Records from a collection:
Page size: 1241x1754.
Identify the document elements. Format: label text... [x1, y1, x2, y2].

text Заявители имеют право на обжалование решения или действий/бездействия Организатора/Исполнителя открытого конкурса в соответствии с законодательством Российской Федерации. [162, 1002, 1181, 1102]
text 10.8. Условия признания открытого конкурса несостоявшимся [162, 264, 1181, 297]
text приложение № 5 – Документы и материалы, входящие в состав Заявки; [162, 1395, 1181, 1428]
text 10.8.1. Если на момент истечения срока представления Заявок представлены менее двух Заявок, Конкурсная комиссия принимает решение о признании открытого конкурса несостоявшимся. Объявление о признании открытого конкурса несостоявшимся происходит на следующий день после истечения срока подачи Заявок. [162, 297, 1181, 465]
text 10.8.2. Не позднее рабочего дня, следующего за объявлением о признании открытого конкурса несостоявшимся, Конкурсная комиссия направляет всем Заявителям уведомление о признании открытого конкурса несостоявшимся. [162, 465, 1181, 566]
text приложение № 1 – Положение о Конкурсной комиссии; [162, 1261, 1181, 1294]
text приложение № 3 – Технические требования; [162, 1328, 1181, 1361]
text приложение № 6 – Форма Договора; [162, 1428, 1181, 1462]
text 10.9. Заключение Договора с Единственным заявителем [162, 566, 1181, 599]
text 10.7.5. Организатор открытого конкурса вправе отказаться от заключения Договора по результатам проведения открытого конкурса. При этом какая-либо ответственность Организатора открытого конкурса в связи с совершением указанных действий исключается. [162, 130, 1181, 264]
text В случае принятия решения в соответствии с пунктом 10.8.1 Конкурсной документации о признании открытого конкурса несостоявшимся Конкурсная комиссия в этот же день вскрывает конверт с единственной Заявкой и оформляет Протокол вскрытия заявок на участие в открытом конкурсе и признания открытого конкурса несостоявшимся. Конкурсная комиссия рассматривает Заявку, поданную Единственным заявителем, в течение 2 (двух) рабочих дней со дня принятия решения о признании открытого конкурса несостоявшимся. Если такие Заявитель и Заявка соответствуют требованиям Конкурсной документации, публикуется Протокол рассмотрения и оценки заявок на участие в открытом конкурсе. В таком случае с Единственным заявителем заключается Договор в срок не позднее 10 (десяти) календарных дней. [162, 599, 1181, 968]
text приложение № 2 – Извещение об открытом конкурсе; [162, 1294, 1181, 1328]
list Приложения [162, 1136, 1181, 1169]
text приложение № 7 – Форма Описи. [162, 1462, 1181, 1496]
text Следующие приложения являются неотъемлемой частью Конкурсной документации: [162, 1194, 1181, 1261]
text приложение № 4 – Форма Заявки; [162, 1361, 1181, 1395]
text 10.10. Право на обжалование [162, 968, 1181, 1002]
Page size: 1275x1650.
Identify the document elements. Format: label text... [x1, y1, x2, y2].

- _REQUIRED ACTION_:
Within the entries above, find every line where the string "Заявки" occurs, and copy it.

- _YOUR RESPONSE_:
text приложение № 5 – Документы и материалы, входящие в состав Заявки; [162, 1395, 1181, 1428]
text приложение № 4 – Форма Заявки; [162, 1361, 1181, 1395]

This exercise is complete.